= Exie E. Welsch =

American psychiatrist (1908–1980)

Exie E. Welsch (1908–1980) was an American psychiatrist specializing in child psychiatry. She was the first woman elected president of the American Orthopsychiatric Association.

==Biography==
Welsch was born in 1908. She graduated from the Indiana University School of Medicine and completed specialty training under Adolph Meyer at Johns Hopkins University’s Phipps Psychiatric Clinic. She practiced psychiatry in Manhattan for 35 years and held academic positions at New York Hospital, New York Medical College, and Columbia University. She was board-certified in neurology, psychiatry, and child psychiatry, and served as an examiner for child psychiatry certification.

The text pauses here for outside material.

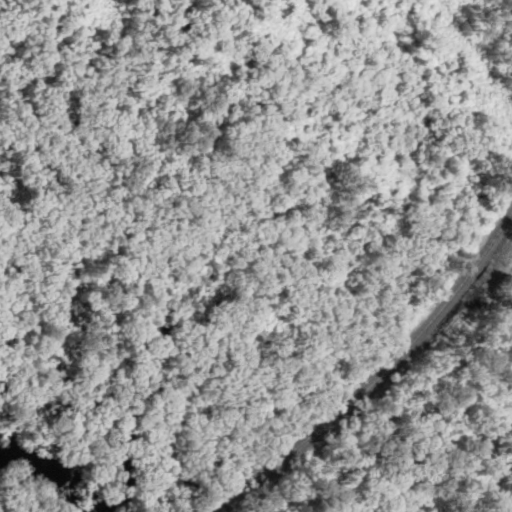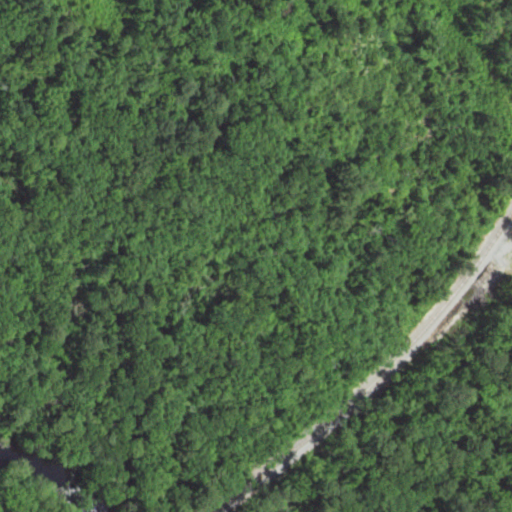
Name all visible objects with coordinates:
railway: (436, 307)
railway: (290, 456)
river: (55, 462)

During the war years, Welsch moved to up-state New York to head the Rochester Guidance Center, one of the earliest multidisciplinary child guidance clinics.

In her 1956 presidential address to the American Orthopsychiatric Association, Welsch advocated a broader medical perspective on mental illness that included neurological, physiological, and environmental considerations, contrasting with traditional psychoanalytic views.

After undergoing a laryngectomy in 1974, Welsch learned esophageal speech, resumed medical practice, and co-founded the Organization for Women With Laryngectomies (OWLS). She died of cancer at age 72.